**SEITE**
● ● ● ●
Haftungsprivileg bei Leiharbeitern? OLG Schleswig sagt ja.
Schleswig-Holsteinisches Oberlandesgericht, Urteil vom 14.3.2013 — Aktenzeichen: 11 U 4/11
Kommt es auf Baustellen zu einem Personenschaden eines Arbeiters wegen Verstößen gegen Unfallverhütungsvorschriften, ist die Haftung dessen Arbeitgebers nach den Regelungen der §§ 104 ff. SGB VII ausgeschlossen. Fraglich ist, ob dieses Haftungsprivileg auch dann gilt, wenn sich dieser Arbeitgeber eines Leiharbeiters bedient und dieser zu Schaden kommt.
● ● ● ●
**EINGABEDATEN**

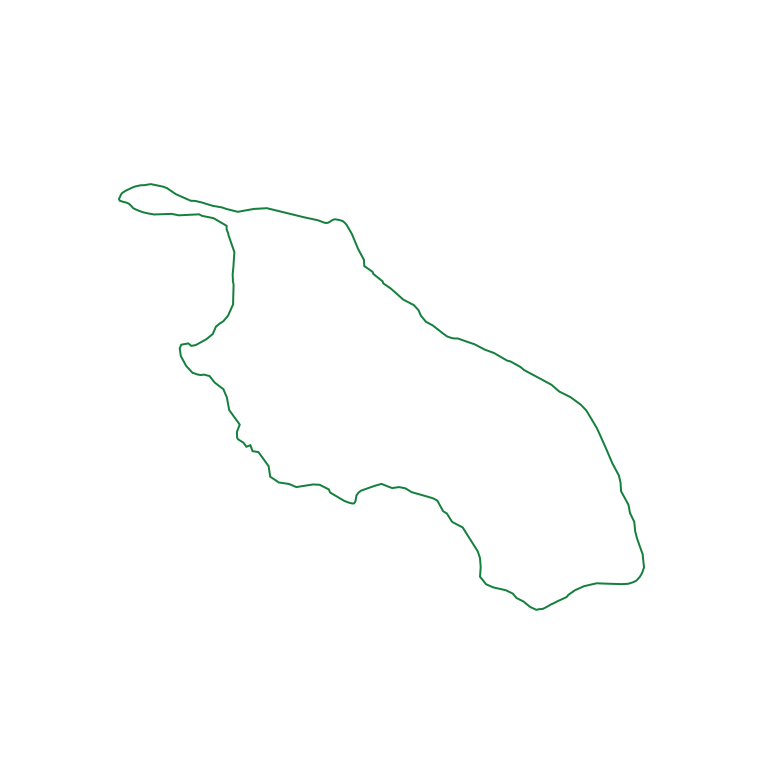 outline of Rota, Rota, Northern Mariana Islands, rotated 60°
{"feature_id": "39175420B64217482742742", "entity_name": "Rota", "entity_type": "district", "adm_level": 2, "iso_a3": "MNP", "parent_name": "Northern Mariana Islands", "parent_adm1": "Rota", "projection": "mercator", "projection_center": [145.199, 14.155], "detail": "fine", "context": "isolated", "style": "outline", "palette": "green", "viewbox_px": 768, "rotation_deg": 60, "n_neighbors": 0, "source": "geoboundaries", "source_scale": "gbopen_adm2", "svg_char_len": 3385}
<svg xmlns="http://www.w3.org/2000/svg" viewBox="0 0 768 768"><g transform="rotate(60 384 384)"><path d="M87.5,509.6L87.5,512.0L87.6,514.0L87.8,515.8L88.6,517.3L89.8,518.9L90.7,520.2L91.2,521.0L93.1,521.2L95.4,519.2L98.0,516.5L100.3,514.8L103.2,513.9L106.5,513.2L108.6,511.8L112.1,509.1L115.3,506.3L117.7,503.7L122.2,498.4L130.5,482.8L134.5,478.3L135.3,477.4L144.6,459.3L147.3,457.6L153.4,450.7L155.2,448.7L168.3,441.2L171.4,443.0L174.2,443.4L175.0,443.5L178.0,444.4L193.8,447.4L194.9,447.6L207.6,456.1L213.3,460.2L217.1,462.2L217.4,462.3L219.3,463.4L222.8,464.6L235.8,472.6L239.6,474.9L241.1,477.0L246.8,484.8L249.3,491.7L249.4,493.5L249.5,496.0L249.8,497.9L250.3,500.9L255.1,507.3L256.4,515.4L256.2,527.0L255.5,529.6L254.5,531.9L251.0,533.2L248.6,539.9L251.0,543.1L258.2,546.0L269.3,546.3L272.0,545.7L278.6,544.2L279.3,543.5L282.7,540.6L284.7,538.1L285.8,535.3L289.9,531.1L297.8,530.0L303.0,527.9L308.2,525.7L317.1,526.8L329.2,531.1L346.4,529.3L347.1,529.3L351.9,535.3L357.0,538.0L358.8,538.1L364.7,535.0L369.5,534.6L370.2,530.3L376.4,531.4L380.2,526.8L396.4,525.1L397.4,525.0L407.4,528.9L415.0,525.1L415.3,525.0L416.7,524.3L420.1,520.0L423.2,516.1L423.4,516.0L429.4,511.5L435.6,495.5L437.8,492.2L439.0,490.2L447.7,484.5L450.0,484.8L451.1,484.9L465.6,476.7L469.7,473.3L471.8,471.0L472.4,469.5L471.5,467.6L469.9,466.2L466.7,463.5L465.3,460.4L464.9,457.2L467.6,442.6L467.7,442.4L469.2,436.2L473.1,433.1L475.9,430.9L476.3,430.6L478.3,428.8L480.7,422.7L482.7,420.3L484.9,417.8L486.9,416.6L491.4,414.2L495.4,410.3L501.4,404.5L507.6,398.6L511.7,396.1L523.3,396.4L523.8,396.4L527.6,394.3L536.8,394.0L537.9,393.7L543.3,390.3L547.5,387.6L575.8,386.5L582.7,387.9L590.9,391.8L598.9,397.2L608.5,395.7L614.7,391.1L616.5,389.2L623.6,381.5L624.7,380.8L629.8,377.3L635.7,376.2L642.2,371.9L646.0,370.5L650.4,368.8L650.5,368.7L652.7,367.1L655.7,365.0L656.7,362.0L658.1,359.2L658.4,356.0L658.4,353.2L658.4,348.9L658.5,348.7L658.8,346.0L658.8,343.5L659.8,332.4L658.8,329.7L658.1,321.5L659.1,311.9L662.9,299.5L667.5,292.2L676.0,278.5L679.1,272.5L680.2,267.6L680.5,264.0L679.4,260.4L679.0,259.0L677.1,255.6L675.3,253.3L672.8,250.5L660.4,245.0L656.7,244.4L643.8,242.0L643.6,241.9L637.1,240.1L628.5,236.2L618.8,235.5L610.9,232.7L595.4,232.3L587.5,228.4L580.6,226.3L579.4,226.3L566.8,225.9L561.8,225.3L553.0,224.2L540.9,222.9L528.6,221.7L508.3,222.0L500.7,223.8L488.6,229.1L478.3,235.9L475.3,237.0L468.3,239.4L441.8,255.8L437.7,257.2L435.2,258.7L427.7,263.2L425.3,265.7L412.2,273.2L404.6,279.6L395.0,285.6L391.5,288.7L386.3,293.2L381.5,297.3L380.8,298.4L380.6,298.8L379.4,300.8L377.4,303.0L374.3,305.6L368.8,308.0L357.4,312.6L356.2,313.4L351.2,316.5L343.3,317.9L337.4,317.2L331.1,318.6L330.6,318.7L320.6,325.1L304.7,330.4L296.5,334.3L294.4,333.9L283.4,338.2L281.3,337.8L272.0,342.1L266.5,339.3L254.1,338.9L237.9,336.8L227.6,336.8L225.0,337.3L222.4,338.2L219.8,340.5L217.8,342.9L217.2,343.5L216.6,344.7L216.2,346.3L216.3,347.9L216.4,348.9L216.4,350.1L216.3,352.2L215.1,354.4L209.0,359.5L199.7,369.8L173.2,397.5L167.3,409.2L164.1,418.1L161.8,424.5L155.3,431.2L153.9,432.7L149.9,436.2L144.2,443.1L139.4,447.6L135.5,451.2L134.6,452.2L131.1,455.9L128.7,459.7L127.4,460.7L124.5,462.8L120.4,465.8L115.6,469.3L108.4,472.8L106.0,473.9L102.6,476.7L100.5,479.0L95.4,484.8L94.3,486.0L91.9,492.3L90.2,495.4L88.4,501.2L88.2,502.6L87.9,505.1L87.8,507.5L87.5,509.6Z" fill="none" stroke="#15803d" stroke-width="2"/></g></svg>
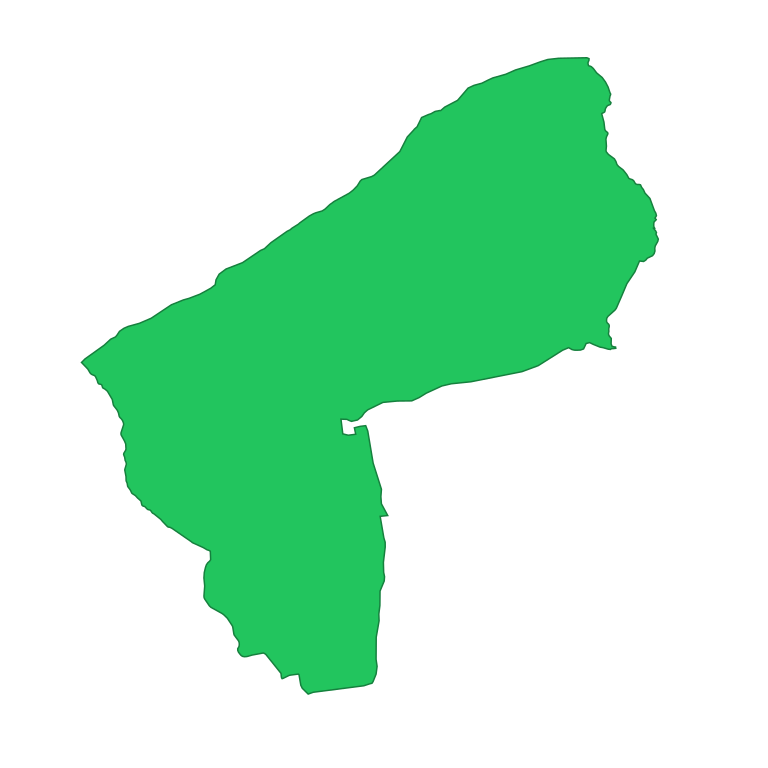 map outline of Kunene (Natural Earth projection), rotated 81°
{"feature_id": "NAM-3347", "entity_name": "Kunene", "entity_type": "Region", "adm_level": 1, "iso_a3": "NAM", "parent_name": "Namibia", "parent_adm1": "", "projection": "natural_earth1", "projection_center": [13.973, -19.069], "detail": "fine", "context": "isolated", "style": "filled", "palette": "green", "viewbox_px": 768, "rotation_deg": 81, "n_neighbors": 0, "source": "natural_earth", "source_scale": "10m", "svg_char_len": 5106}
<svg xmlns="http://www.w3.org/2000/svg" viewBox="0 0 768 768"><g transform="rotate(81 384 384)"><path d="M260.4,88.6L262.6,90.4L264.2,89.4L265.0,90.2L265.8,91.6L267.1,92.3L269.8,92.8L271.2,92.8L272.4,92.3L272.4,93.4L275.4,91.7L277.2,91.2L278.0,91.8L278.8,91.9L281.7,91.0L283.8,90.4L286.0,91.3L290.1,94.5L292.2,95.3L295.1,95.6L297.5,96.8L299.3,98.7L300.9,104.2L302.6,106.1L303.6,108.4L302.5,112.4L312.5,118.7L322.9,128.4L334.3,135.5L345.4,142.6L346.9,144.0L352.3,152.3L354.1,153.8L356.8,154.4L358.3,154.1L360.2,152.7L361.2,152.4L362.6,152.6L364.7,153.4L367.3,153.7L369.2,154.4L370.6,154.4L371.9,154.0L373.8,152.8L374.6,152.4L379.8,153.4L382.4,152.9L383.6,150.2L383.7,149.5L385.0,149.5L384.9,152.4L384.6,153.8L385.3,154.8L384.7,157.1L382.4,161.9L381.4,164.8L377.6,171.1L375.3,174.4L375.6,178.0L380.6,181.4L381.2,184.6L380.8,188.2L380.3,190.8L379.3,193.1L377.0,195.9L378.6,202.4L390.0,228.8L393.4,245.8L395.4,297.8L394.3,317.5L395.0,327.1L399.7,343.8L402.9,351.4L405.0,359.2L402.9,373.6L402.0,387.9L407.0,404.2L409.4,407.9L412.6,411.0L415.4,415.8L415.8,422.0L414.5,424.2L413.1,426.2L412.0,432.0L426.8,432.5L429.0,427.3L429.2,419.8L422.6,420.1L422.1,414.1L422.3,408.6L427.9,407.4L460.4,407.1L487.6,403.0L494.8,404.7L501.9,405.3L514.5,400.9L514.1,408.5L536.1,408.2L540.4,407.6L545.2,408.3L560.1,412.5L570.0,413.8L574.4,413.6L578.6,414.6L587.9,420.3L602.1,422.7L610.4,425.1L617.1,425.9L632.9,431.3L654.7,434.9L661.8,435.0L669.3,437.2L676.3,441.4L677.7,442.7L677.9,445.0L678.9,451.1L677.4,502.1L678.4,507.4L671.8,512.3L668.5,513.3L658.1,513.4L657.4,513.7L657.1,514.1L656.9,522.0L657.0,523.4L658.9,529.5L659.1,530.7L658.3,531.1L657.2,531.2L653.7,531.0L632.6,543.0L631.4,544.3L630.8,545.3L631.1,556.6L631.7,561.4L631.7,562.9L631.5,564.7L630.8,566.5L629.5,567.8L627.8,568.8L626.1,569.7L624.3,570.1L622.6,569.9L620.5,568.2L618.7,567.7L617.0,567.5L615.5,567.7L614.5,568.1L608.6,571.2L607.5,571.4L600.2,571.4L599.0,571.7L590.8,575.4L586.8,578.4L585.2,580.0L577.6,589.8L575.8,591.2L568.6,594.6L567.0,595.1L565.2,595.0L555.5,592.7L547.4,592.2L542.1,591.0L537.2,589.0L534.8,587.7L533.0,586.0L532.1,584.6L531.4,583.6L530.4,582.7L522.0,581.7L520.9,583.0L520.1,584.7L517.3,588.1L510.7,598.1L509.7,598.9L493.3,616.1L492.1,617.8L491.5,619.6L490.8,620.3L485.2,624.2L482.7,625.7L476.4,631.4L475.3,632.8L474.5,633.3L472.6,634.2L472.2,634.5L471.8,635.0L471.1,636.8L470.5,637.4L469.8,638.0L469.1,638.4L468.0,639.1L467.4,639.9L466.9,641.0L466.4,641.6L465.8,642.0L464.4,642.2L462.1,642.3L461.6,642.4L461.0,642.8L458.1,645.2L455.5,646.9L454.6,647.8L453.3,649.3L452.6,650.0L451.8,650.4L450.8,650.6L448.7,651.3L445.7,652.9L444.8,653.2L442.4,653.2L441.3,653.3L439.6,653.8L438.8,653.8L435.1,653.3L428.5,653.5L427.7,653.3L423.3,651.2L422.7,651.0L421.7,651.0L420.6,651.1L419.0,651.6L415.8,651.6L413.0,652.2L412.2,652.0L411.6,651.7L409.1,649.6L408.5,649.3L407.9,649.0L402.8,648.5L399.8,649.2L393.7,651.4L393.1,651.6L392.3,651.6L391.6,651.5L390.9,651.3L383.6,647.6L382.6,647.4L381.4,647.5L379.5,647.9L378.3,648.4L377.2,649.0L376.0,649.9L375.1,650.4L374.3,650.6L371.0,650.8L368.4,651.5L366.8,652.3L363.6,654.1L362.7,654.5L362.1,654.6L356.8,654.8L347.9,658.3L345.5,660.3L343.9,662.3L343.0,662.6L341.1,662.8L340.5,663.2L340.0,663.8L339.7,664.7L339.2,665.8L338.5,666.2L337.4,666.5L336.0,666.6L331.9,667.7L330.9,668.2L330.4,668.6L329.1,670.8L328.0,672.0L327.0,672.6L322.9,674.2L315.4,679.4L312.4,675.3L301.9,654.3L297.0,647.0L295.5,641.8L293.8,639.9L290.6,637.0L288.3,632.2L287.1,627.6L285.8,616.1L282.6,603.6L272.4,581.4L269.6,569.1L268.9,563.2L266.5,551.8L262.3,540.1L259.6,535.2L254.8,533.6L249.7,529.6L245.7,522.0L242.0,504.7L232.8,485.1L231.7,481.0L226.7,473.5L218.0,455.8L217.0,452.6L215.7,450.5L212.7,443.5L211.7,442.0L206.4,431.5L204.8,427.1L204.2,424.4L203.4,418.0L202.1,415.0L198.3,409.4L195.8,404.5L190.1,388.5L187.7,384.2L184.1,379.4L179.8,375.7L178.6,373.9L177.2,363.8L176.2,360.9L156.9,332.0L143.6,322.3L137.8,314.9L137.1,314.2L135.0,310.9L133.8,310.2L132.6,309.3L126.7,305.2L124.8,297.9L124.4,295.3L122.8,291.0L122.7,289.4L122.7,288.0L122.6,286.6L122.8,285.2L120.0,280.7L115.4,267.1L114.7,266.2L104.9,254.7L103.1,248.4L102.2,240.2L100.1,233.6L98.7,228.6L97.1,215.2L94.4,205.0L92.5,190.7L91.1,183.6L90.2,179.0L89.1,171.5L89.6,160.6L93.5,132.6L94.7,130.6L94.8,130.6L96.3,130.9L98.4,132.2L99.7,132.4L101.4,132.2L102.0,131.6L102.3,130.7L103.0,129.6L105.1,127.9L110.0,125.3L115.5,120.5L120.4,118.0L125.8,116.2L131.3,115.3L132.1,115.1L132.8,114.8L133.7,114.9L134.9,115.7L138.9,117.1L140.3,116.8L140.9,116.2L141.5,115.8L142.6,116.2L143.4,117.0L143.6,117.9L143.8,119.0L144.3,120.1L145.0,120.8L146.1,121.8L147.5,122.6L148.7,122.9L149.8,123.5L150.4,124.8L150.7,126.1L151.1,126.7L159.7,125.8L167.3,126.1L169.0,125.3L170.6,123.8L171.9,123.7L174.7,125.6L176.9,126.5L183.9,127.1L188.1,128.2L189.5,128.1L192.4,126.4L197.7,121.2L200.6,120.1L203.6,119.6L205.8,118.3L210.0,114.3L215.2,111.4L219.2,110.0L220.0,108.8L221.0,106.8L222.1,105.7L223.0,105.3L225.1,104.5L226.1,103.7L226.6,102.5L226.8,100.9L227.4,99.5L230.2,98.7L232.5,97.4L236.2,96.4L242.4,92.3L255.1,89.8L257.8,88.8L260.4,88.6Z" fill="#22c55e" stroke="#15803d" stroke-width="1.5"/></g></svg>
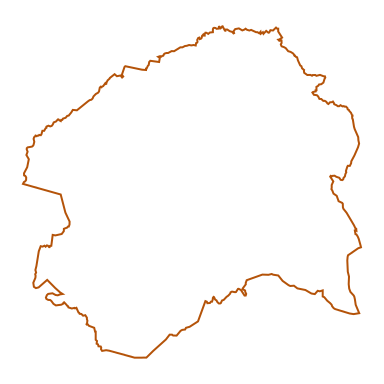 the district of Peribán, Michoacán, Mexico
{"feature_id": "50627088B26915402792387", "entity_name": "Peribán", "entity_type": "district", "adm_level": 2, "iso_a3": "MEX", "parent_name": "Mexico", "parent_adm1": "Michoacán", "projection": "equal_earth", "projection_center": [-102.46, 19.494], "detail": "fine", "context": "isolated", "style": "outline", "palette": "amber", "viewbox_px": 384, "rotation_deg": 0, "n_neighbors": 0, "source": "geoboundaries", "source_scale": "gbopen_adm2", "svg_char_len": 5799}
<svg xmlns="http://www.w3.org/2000/svg" viewBox="0 0 384 384"><path d="M67.0,305.6L68.0,306.2L68.4,307.4L71.8,308.5L74.5,307.9L75.0,308.4L76.4,307.8L78.5,312.5L79.2,312.8L79.6,313.8L81.4,314.0L83.1,315.7L85.3,315.2L86.9,317.7L86.9,319.2L87.4,320.6L87.0,323.4L86.5,324.2L86.8,324.6L87.8,324.4L88.9,325.8L94.2,327.8L95.1,331.7L95.7,331.7L95.7,339.8L97.0,341.0L96.6,343.7L98.0,344.4L98.5,346.3L100.7,346.5L101.2,347.5L101.0,349.2L102.1,350.9L106.1,350.2L109.2,350.7L134.7,357.7L146.4,357.6L153.1,351.0L165.9,339.5L169.6,334.7L172.1,334.7L173.1,335.5L176.6,335.6L180.6,330.8L182.2,329.9L185.1,329.5L186.0,327.8L189.6,326.8L198.0,321.4L205.4,301.1L206.8,301.7L207.4,303.2L209.9,303.0L210.9,301.7L212.0,301.7L212.7,299.7L212.9,297.8L213.6,296.9L214.1,297.2L215.1,299.5L216.6,300.5L217.1,301.7L218.7,303.4L220.0,303.5L220.8,303.1L222.0,300.5L223.7,299.9L226.6,296.8L228.2,295.7L230.1,293.7L230.6,292.3L232.0,291.6L235.1,292.2L236.0,292.0L238.0,288.9L238.7,288.8L241.0,290.1L244.5,295.5L245.7,295.5L246.2,293.9L245.2,291.8L245.1,290.5L242.8,289.3L242.6,288.6L245.8,284.3L245.7,283.0L246.7,280.2L262.4,274.6L268.5,274.8L271.7,274.0L273.2,274.7L278.3,275.5L282.6,280.9L288.6,285.2L290.3,286.0L293.9,285.7L297.4,288.4L305.4,290.0L311.4,293.5L314.8,294.1L317.7,290.8L319.8,291.3L322.7,290.4L322.7,296.5L324.3,297.2L327.2,300.7L330.1,303.1L331.6,304.7L332.1,306.2L333.7,308.2L335.2,309.1L349.7,313.5L353.6,314.1L359.2,313.2L355.7,304.8L354.9,299.3L354.3,296.7L353.7,295.5L350.4,291.9L349.2,288.6L348.7,284.1L349.0,276.6L347.8,271.8L347.3,260.5L347.6,257.0L348.0,255.3L358.3,248.2L361.0,247.3L360.6,245.6L358.7,238.8L357.7,236.5L356.4,234.4L355.5,234.2L354.8,230.4L355.4,230.2L356.4,230.7L356.2,228.7L355.5,228.5L354.0,225.3L346.6,212.8L343.4,208.8L342.9,207.3L342.8,203.8L342.2,202.9L338.6,201.2L336.7,195.8L333.5,193.6L332.3,190.5L331.4,189.1L331.7,188.0L331.7,185.0L333.3,181.4L330.2,176.6L330.7,175.9L331.6,176.5L332.2,175.9L334.6,175.7L336.3,176.8L339.3,177.8L340.6,179.8L342.2,180.1L343.2,179.4L343.5,178.0L344.9,176.4L345.4,174.0L346.3,172.2L345.9,171.1L347.3,166.7L347.8,165.8L349.8,165.9L351.1,163.3L351.3,161.3L354.4,155.5L358.0,147.3L359.1,143.6L358.4,140.3L358.2,137.1L354.7,129.1L354.0,126.8L352.8,119.2L352.3,118.7L352.1,116.6L352.5,116.2L352.5,115.6L352.2,115.6L351.0,112.8L349.2,110.8L348.9,110.0L347.7,109.4L347.4,108.0L346.0,106.6L344.4,106.6L343.8,106.1L342.5,106.4L340.5,105.2L339.2,106.2L337.8,106.2L336.5,105.2L334.2,104.2L333.9,103.0L333.0,101.7L332.7,102.1L330.0,102.3L328.4,104.0L327.5,103.5L326.2,101.7L324.7,100.8L323.3,100.9L321.3,99.0L319.4,98.9L318.2,96.5L316.9,95.2L313.9,94.8L312.4,92.5L313.0,92.0L315.7,91.4L315.6,90.3L316.5,90.2L316.4,86.9L318.3,85.7L319.0,84.5L321.3,84.2L323.4,82.6L324.5,79.0L325.3,77.6L324.9,76.3L323.7,76.3L320.0,74.9L316.4,75.8L315.3,75.0L312.5,75.1L312.0,75.7L310.4,74.9L307.3,75.0L304.2,72.8L303.9,70.9L304.1,70.0L302.1,68.4L301.4,66.2L300.2,65.4L297.9,60.3L297.1,57.3L295.8,56.8L295.1,55.8L294.6,55.9L294.2,55.3L294.4,55.0L292.9,53.3L290.6,51.9L288.2,51.2L285.7,48.1L283.9,47.1L281.8,46.4L281.3,45.8L280.8,44.3L281.6,43.0L281.5,40.6L280.9,40.6L280.7,39.6L280.2,39.6L279.7,40.7L279.3,40.8L278.3,39.7L279.3,39.5L282.1,37.6L278.2,31.5L278.2,28.7L277.1,28.7L276.0,27.6L273.0,30.5L270.4,30.2L269.2,32.5L268.4,32.7L266.2,30.9L263.5,33.8L262.9,32.2L260.8,33.7L260.5,31.8L259.2,33.3L257.5,32.2L256.1,32.2L251.1,29.9L249.4,30.5L247.0,29.8L245.6,28.7L244.4,29.6L242.3,30.4L238.9,28.4L235.2,29.1L233.5,31.3L234.1,33.1L233.5,33.4L232.2,31.9L229.8,31.2L227.2,29.5L225.6,29.5L225.4,30.7L224.9,30.6L222.6,26.3L222.0,26.5L221.6,27.4L220.4,28.5L219.9,28.4L219.9,27.1L219.4,26.7L218.9,26.8L218.6,28.6L216.6,28.8L215.5,28.0L214.1,27.8L213.4,28.1L212.9,29.1L212.9,32.2L209.9,32.5L208.2,33.9L206.5,32.8L205.4,32.7L204.7,34.1L204.7,35.6L203.6,35.6L203.2,34.6L202.0,36.0L201.7,37.8L201.1,38.6L199.8,39.1L199.3,37.6L198.2,38.0L197.2,40.0L197.5,41.8L197.2,42.6L196.1,43.1L195.7,45.5L193.7,45.0L191.3,45.4L189.1,45.0L186.8,45.8L185.0,46.0L182.5,47.3L180.4,47.3L174.1,51.2L171.6,51.1L168.1,53.0L166.5,53.0L164.8,53.5L164.1,54.0L163.3,55.7L162.4,55.8L161.3,56.7L160.5,56.8L160.3,56.2L159.9,56.2L158.2,56.8L159.8,57.9L159.1,62.0L150.3,60.8L149.2,62.0L148.7,65.0L147.8,65.9L146.6,68.6L146.0,68.6L146.0,70.0L142.0,69.7L125.3,66.2L124.5,67.0L121.9,74.7L123.2,76.5L122.1,77.5L120.5,75.5L116.9,76.2L114.6,74.2L109.8,78.0L109.6,78.6L107.6,80.4L106.4,82.8L106.3,83.8L105.9,84.0L105.3,83.2L103.2,86.1L101.7,86.8L101.5,87.2L100.7,86.7L99.8,87.6L99.0,91.5L98.1,92.7L95.8,94.0L93.5,96.4L92.6,98.5L91.4,99.7L89.7,100.1L88.0,101.3L76.9,110.3L72.8,109.9L71.3,112.4L68.7,115.6L67.2,115.9L65.6,117.8L63.0,118.6L62.3,119.9L61.2,119.9L60.8,121.1L59.3,120.3L58.5,119.4L57.9,119.4L56.0,121.5L53.7,122.4L52.8,124.5L51.7,125.9L50.2,126.4L48.5,125.7L46.6,126.5L46.3,126.9L46.4,127.8L45.5,128.4L44.2,130.8L42.4,130.8L41.4,134.4L40.8,135.2L39.2,134.9L38.6,135.6L37.2,135.7L36.7,136.2L35.5,135.6L35.0,136.5L34.1,137.2L33.6,138.9L34.3,141.8L33.5,145.0L32.9,145.9L32.0,146.6L27.6,147.4L26.8,148.2L26.7,149.3L27.6,151.7L26.4,155.0L28.8,159.2L27.2,167.2L24.0,173.3L24.1,175.4L25.3,175.9L26.2,177.4L26.1,180.0L25.2,181.3L23.9,182.1L23.0,183.9L60.7,194.5L65.4,212.6L69.6,221.6L69.5,224.6L68.8,226.5L68.0,226.5L67.1,227.6L63.9,228.8L63.8,231.2L61.7,234.0L55.4,235.4L52.7,234.9L51.3,245.8L50.0,245.9L49.6,247.1L49.1,247.1L47.9,245.7L46.9,245.4L45.6,246.7L44.5,245.7L42.6,246.6L40.7,246.2L38.8,251.2L36.4,266.1L35.4,270.0L36.1,272.6L35.2,274.2L35.6,275.8L35.4,277.8L33.3,282.8L33.9,286.8L35.9,288.1L38.6,287.4L47.2,279.9L55.2,288.0L60.1,292.4L62.6,294.0L60.1,294.4L57.8,295.3L55.6,295.0L52.5,293.3L48.2,293.9L46.9,295.1L45.9,297.6L46.4,298.9L48.2,299.9L50.1,300.0L51.3,300.9L53.5,303.9L55.9,305.4L61.3,304.7L63.2,303.7L63.4,302.8L64.1,302.3L66.6,304.9L67.0,305.6Z" fill="none" stroke="#b45309" stroke-width="2"/></svg>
● ● ● ●
**AUFGABEN**
1: Welches Aktenzeichen hat das Urteil, das der Text zum Haftungsprivileg bei Leiharbeitern nennt?
2: Zieh aus der Auflistung jede Zeile heraus, in der die Zeichenfolge „source“ vorkommt. Dabei zählt die Groß- und Kleinschreibung.
Der Text und die Auflistung stehen in keinem Zusammenhang miteinander.

**GELÖSTE AUFGABEN**
1: 11 U 4/11

2:
{"feature_id": "39175420B64217482742742", "entity_name": "Rota", "entity_type": "district", "adm_level": 2, "iso_a3": "MNP", "parent_name": "Northern Mariana Islands", "parent_adm1": "Rota", "projection": "mercator", "projection_center": [145.199, 14.155], "detail": "fine", "context": "isolated", "style": "outline", "palette": "green", "viewbox_px": 768, "rotation_deg": 60, "n_neighbors": 0, "source": "geoboundaries", "source_scale": "gbopen_adm2", "svg_char_len": 3385}
{"feature_id": "NAM-3347", "entity_name": "Kunene", "entity_type": "Region", "adm_level": 1, "iso_a3": "NAM", "parent_name": "Namibia", "parent_adm1": "", "projection": "natural_earth1", "projection_center": [13.973, -19.069], "detail": "fine", "context": "isolated", "style": "filled", "palette": "green", "viewbox_px": 768, "rotation_deg": 81, "n_neighbors": 0, "source": "natural_earth", "source_scale": "10m", "svg_char_len": 5106}
{"feature_id": "50627088B26915402792387", "entity_name": "Peribán", "entity_type": "district", "adm_level": 2, "iso_a3": "MEX", "parent_name": "Mexico", "parent_adm1": "Michoacán", "projection": "equal_earth", "projection_center": [-102.46, 19.494], "detail": "fine", "context": "isolated", "style": "outline", "palette": "amber", "viewbox_px": 384, "rotation_deg": 0, "n_neighbors": 0, "source": "geoboundaries", "source_scale": "gbopen_adm2", "svg_char_len": 5799}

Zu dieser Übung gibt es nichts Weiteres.